Aussi les commentaires du président américain sur l’affaire Gates constituent-ils une incursion, surprenante et inattendue, dans le débat racial. Dès le départ, Barack Obama est apparu exaspéré par la mésaventure de son ami. Il a même déclaré en plaisantant qu’on lui aurait "tiré dessus" s’il avait tenté de forcer la porte de la Maison Blanche. Ce trait d’humour était certes une référence à l’imposant dispositif de sécurité entourant la Maison Blanche, mais également une façon de remettre la question de sa couleur de peau sur le devant de la scène.

Des réactions à la pelle

Le porte-parole du président, Robert Gibbs, a tenté jeudi de neutraliser la polémique. Il a affirmé que les propos de Barack Obama se rapportaient davantage à une situation qu’à la police en tant que telle. Mais les réactions ont continué à affluer, dépassant le simple cercle politique. Des sénateurs républicains auraient planifié une campagne sur le Web où le président est moqué pour avoir critiqué la police sans connaître tous les faits.
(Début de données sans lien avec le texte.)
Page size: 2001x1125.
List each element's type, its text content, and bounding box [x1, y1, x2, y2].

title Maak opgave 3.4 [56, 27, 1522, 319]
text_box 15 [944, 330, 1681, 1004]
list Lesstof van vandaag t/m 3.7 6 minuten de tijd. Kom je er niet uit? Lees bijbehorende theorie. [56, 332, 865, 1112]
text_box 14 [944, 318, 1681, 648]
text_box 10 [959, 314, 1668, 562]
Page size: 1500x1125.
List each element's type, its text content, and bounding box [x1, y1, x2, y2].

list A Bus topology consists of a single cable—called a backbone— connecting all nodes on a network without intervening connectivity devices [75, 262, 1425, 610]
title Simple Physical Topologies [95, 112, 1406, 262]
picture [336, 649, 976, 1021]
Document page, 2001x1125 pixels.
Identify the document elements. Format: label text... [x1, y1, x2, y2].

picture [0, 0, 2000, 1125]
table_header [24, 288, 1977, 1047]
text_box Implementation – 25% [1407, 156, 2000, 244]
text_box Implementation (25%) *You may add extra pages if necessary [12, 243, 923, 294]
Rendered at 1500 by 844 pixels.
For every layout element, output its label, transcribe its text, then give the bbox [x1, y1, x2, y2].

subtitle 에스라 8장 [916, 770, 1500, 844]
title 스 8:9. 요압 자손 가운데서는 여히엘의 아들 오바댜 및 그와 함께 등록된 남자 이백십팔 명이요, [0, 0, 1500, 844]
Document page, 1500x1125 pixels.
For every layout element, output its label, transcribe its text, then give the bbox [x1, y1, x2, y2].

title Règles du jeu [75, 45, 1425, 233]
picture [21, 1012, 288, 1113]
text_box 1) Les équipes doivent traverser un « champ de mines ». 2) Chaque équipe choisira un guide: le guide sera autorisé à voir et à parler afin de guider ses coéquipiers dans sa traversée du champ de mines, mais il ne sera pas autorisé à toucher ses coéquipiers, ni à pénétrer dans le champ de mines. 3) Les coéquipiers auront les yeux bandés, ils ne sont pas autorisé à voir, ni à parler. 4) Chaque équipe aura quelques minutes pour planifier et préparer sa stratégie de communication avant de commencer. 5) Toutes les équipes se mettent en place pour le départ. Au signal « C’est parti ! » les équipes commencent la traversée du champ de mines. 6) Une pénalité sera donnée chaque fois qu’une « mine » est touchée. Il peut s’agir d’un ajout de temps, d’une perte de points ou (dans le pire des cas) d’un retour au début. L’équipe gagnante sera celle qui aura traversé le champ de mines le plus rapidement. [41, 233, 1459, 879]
Radios et blogs sont saturés de commentaires dénonçant la promptitude de Barack Obama à voir du racisme derrière l’arrestation de son ami Gates. Un blogueur de droite écrit ainsi que les propos de Barack Obama le classe parmi les "intellectuels élitistes, obsédés par la race", tandis que l’animateur de radio Rush Limbaugh, conservateur très écouté aux Etats-Unis, accuse Barack Obama "d’être amer".

D’autres voix, au contraire, se sont empressées de prendre la défense du président. L’influent blogueur de gauche Rich Boatti écrit ainsi : "Critiquer Obama pour avoir appelé un chat un chat est une autre tentative pathétique du Parti républicain de satisfaire leur base d’hommes blancs du Sud."

Zachary Miller, ancien supporter de Barack Obama au sein de “Democrats Abroad in France", perçoit également derrière cette polémique une manipulation du camp conservateur. "Les détracteurs habituels tentent de saisir l’opportunité de ce commentaire d’Obama pour dresser un mur entre le président et l’Amérique blanche", estime-t-il.

Zachary Miller en veut pour preuve qu’une partie de la réponse de Barack Obama a été oubliée. Le président américain a en effet déclaré que l’affaire Gates "n'entame en rien les progrès incroyables qui ont été faits" sur la question raciale. "J'en suis ici la preuve", a-t-il ajouté. Avant de conclure par une de ses déclarations typiquement optimistes : "Mais c’est vrai que tout cela nous hante encore."